I have to deal with various orchestration problems pretty regularly and today I have found out that Foreman breaks orchestration via the Update subnet/domain from facts feature.
When a managed interface with DHCP/DNS orchestration is updated from facts, no orchestration is actually triggered. I do not think this is a bug, triggering orchestration via puppet uploads would be performance suicide. However when Subnet, Domain or IP address is updated, that moment the inventory database is out of sync with reality. All the subsequent actions on that host will ultimately fail with conflicts and hard to troubleshoot errors with problematic workarounds.
For a very long time I think this was a bad design - provisioning and inventory information should be kept separate. Networking information is not the only one causing conflicts, the same story applies for Operating System (e.g. CentOS 8 vs CentOS Stream recent problem). However I do not thing it is the right time to reengineer this from scratch.

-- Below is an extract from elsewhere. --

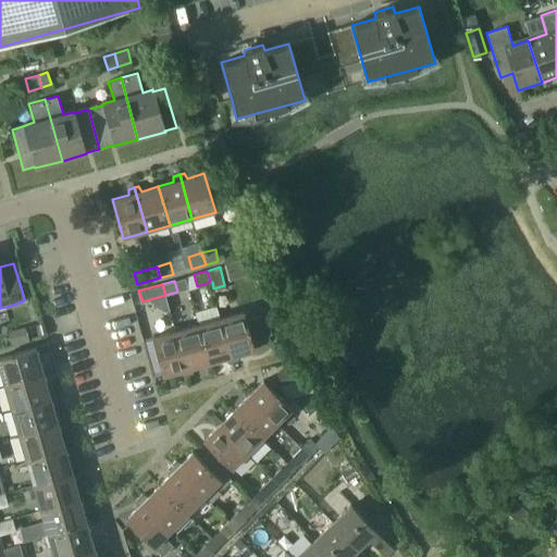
[(244,313),(221,320),(233,363),(237,362),(237,356),(255,351),(254,347),(271,342),(268,334),(271,334),(268,320),(263,321),(262,314),(246,319),(244,313)]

I would like to explore options we have to solve this because dealing with orchestration errors is very time consuming for both users and us. One solution which comes to my mind is radical but it makes sense: when a fact would update Subnet, Domain or IP on a managed interface, Foreman would simply refuse to perform this even when these settings would be turned on. We would advise users to uncheck managed flag if they desire to override what the host was provisioned with.
From the user perspective, we could present this via a new Host Status field (no idea for a name to):
- OK - host subnet/domain/IP is in sync with facts
- IP out of sync - change it manually or change NIC to unmanaged
- Subnet out of sync - change it manually or change NIC to unmanaged
- Domain out of sync - change it manually or change NIC to unmanaged
- Unknown - no relevant facts were reported
These statuses could nicely explain what just happened and what users need to do in order to fix the issue. We would keep the current Administer - Settings for users who want to ignore information from facts for all hosts as well, but the default behavior for managed NICs would be to ignore the changes and only update the overall Host status.
This feels like a good compromise. What was very often seen as “mystery inventory changes” is now well defined and visible through UI and API/CLI. We would not affect umnanaged hosts - those users who like to use Foreman as a plain inventory would see no difference. Only users with managed hosts would benefit better usability and no orchestration errors.